**INSTRUCTIONS TO FOLLOW**
Print the lines below word for word, omitting the pictures.

[Data records]
^^^^^^^^

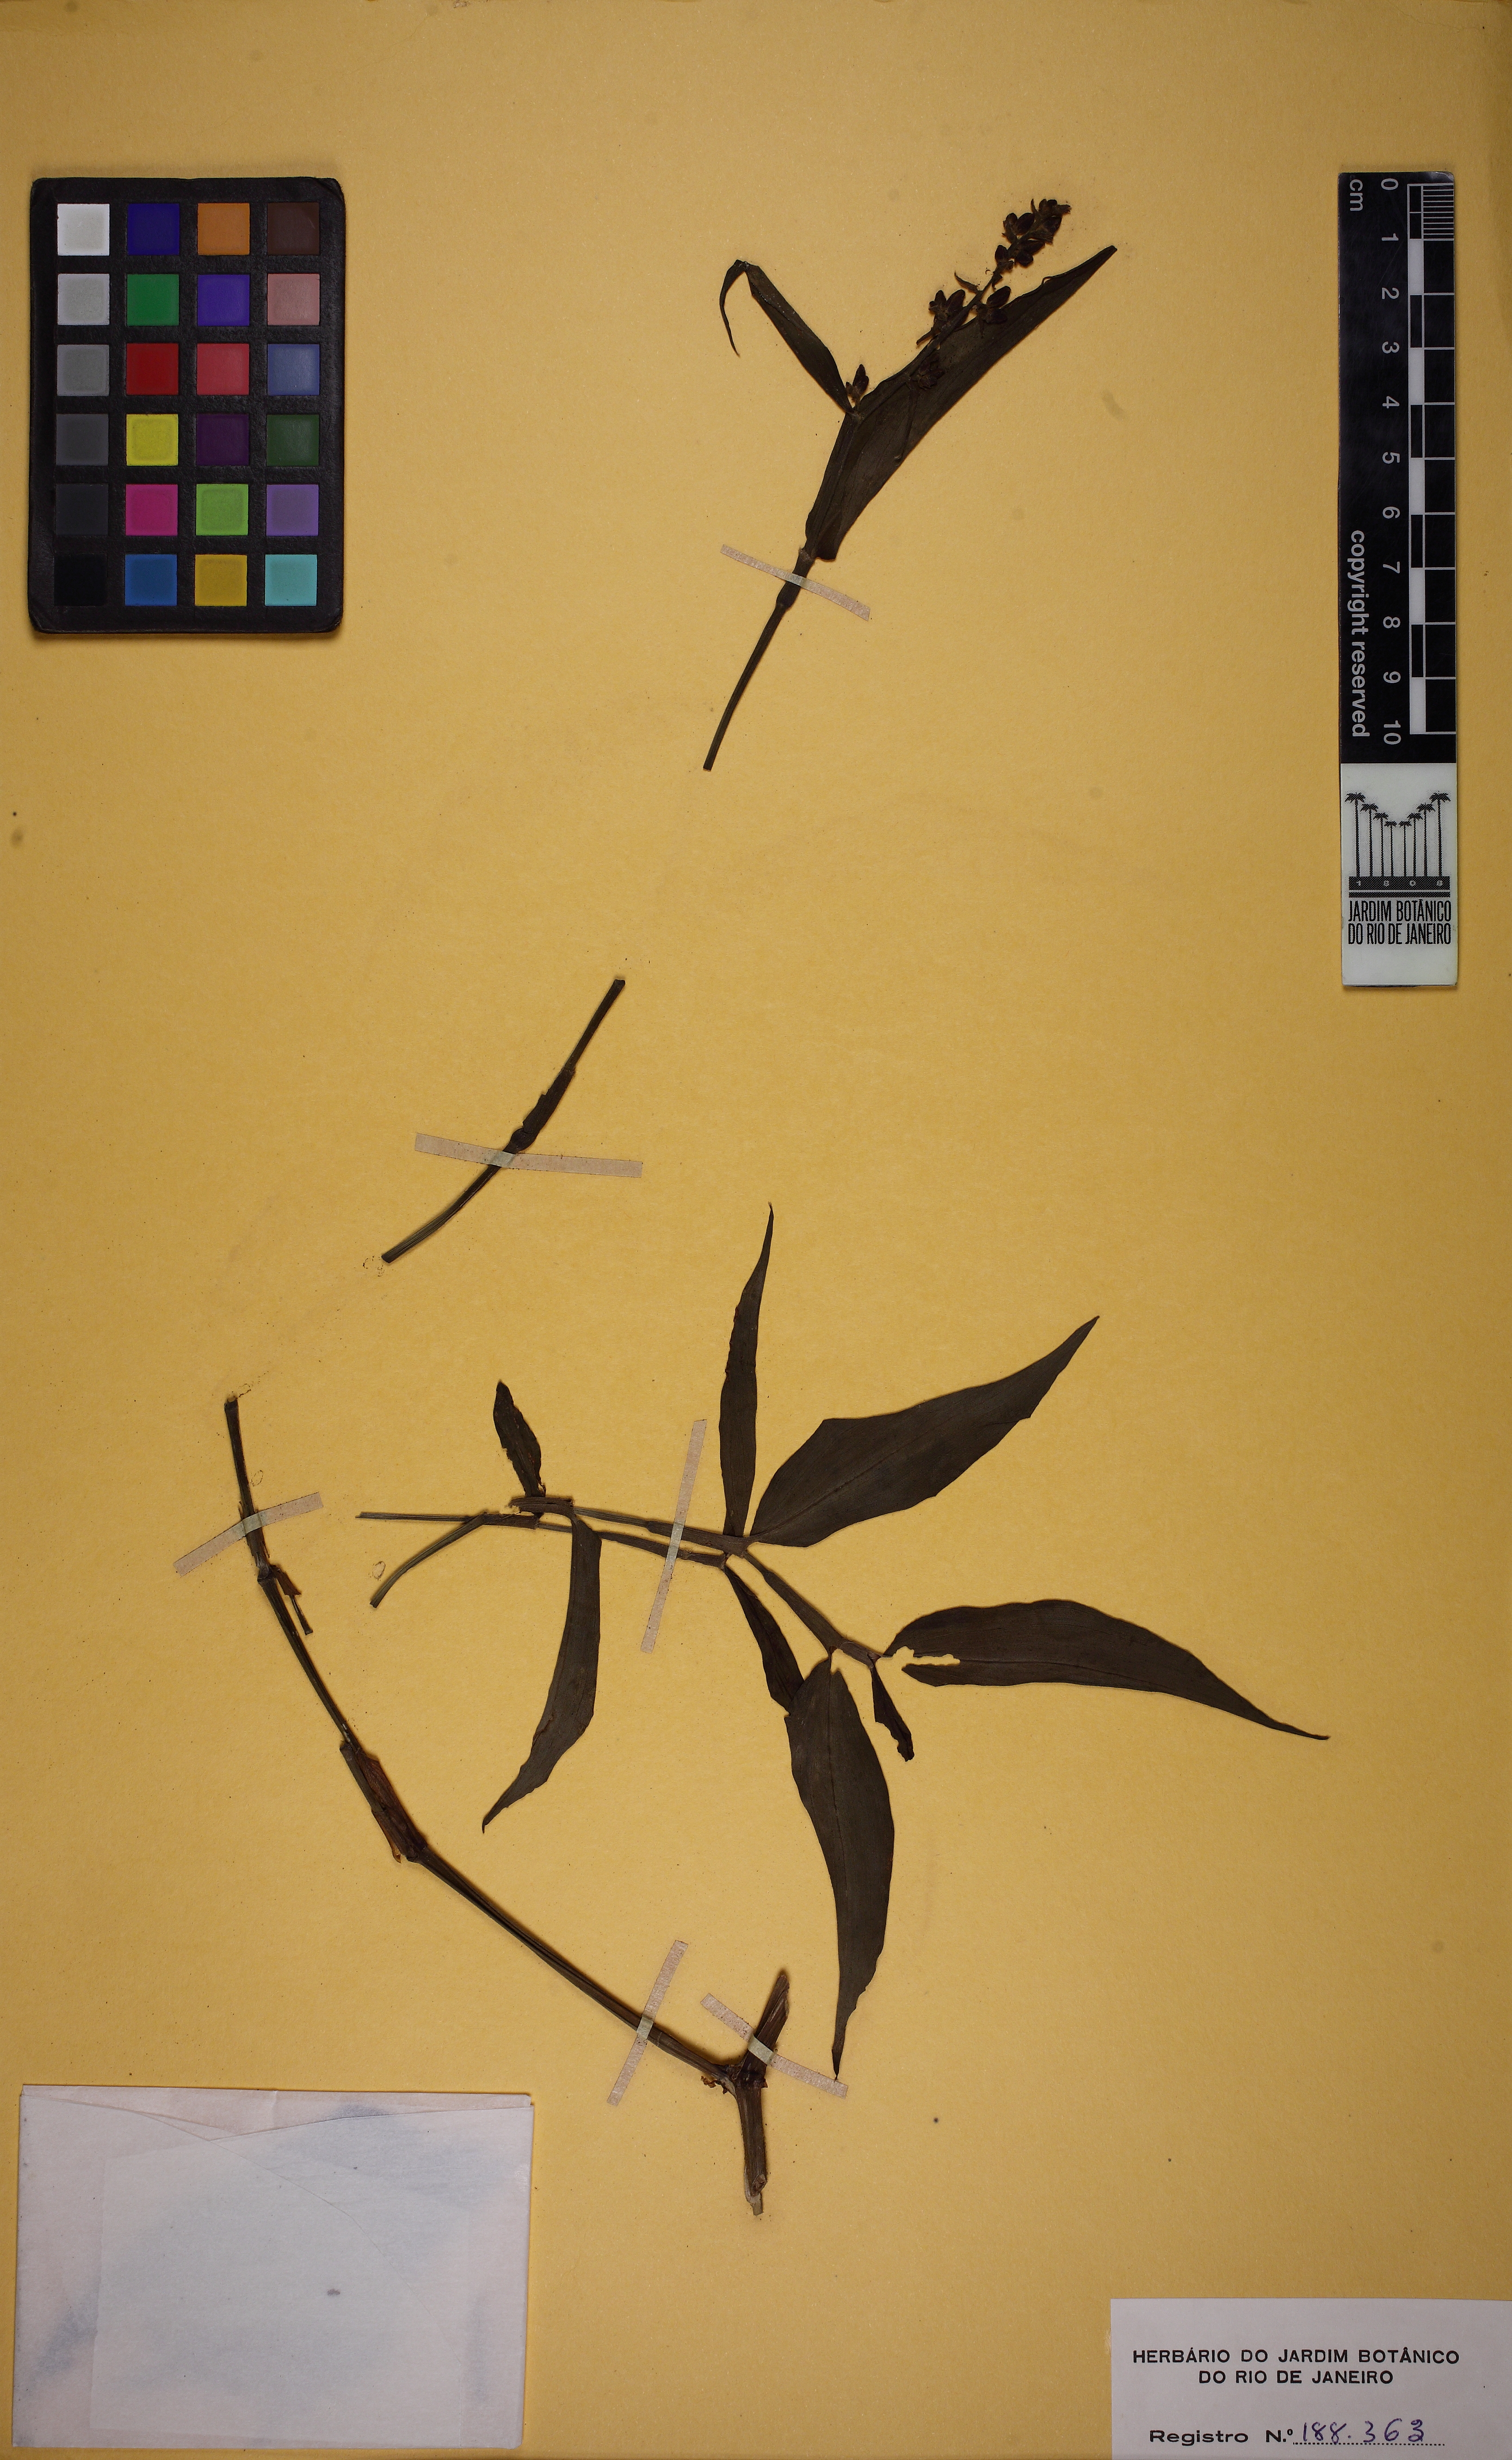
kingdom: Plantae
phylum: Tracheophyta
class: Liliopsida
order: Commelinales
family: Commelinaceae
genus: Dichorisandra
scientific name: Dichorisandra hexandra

^^^^^^^^

**ANSWER TO THIS TASK**
kingdom: Plantae
phylum: Tracheophyta
class: Liliopsida
order: Commelinales
family: Commelinaceae
genus: Dichorisandra
scientific name: Dichorisandra hexandra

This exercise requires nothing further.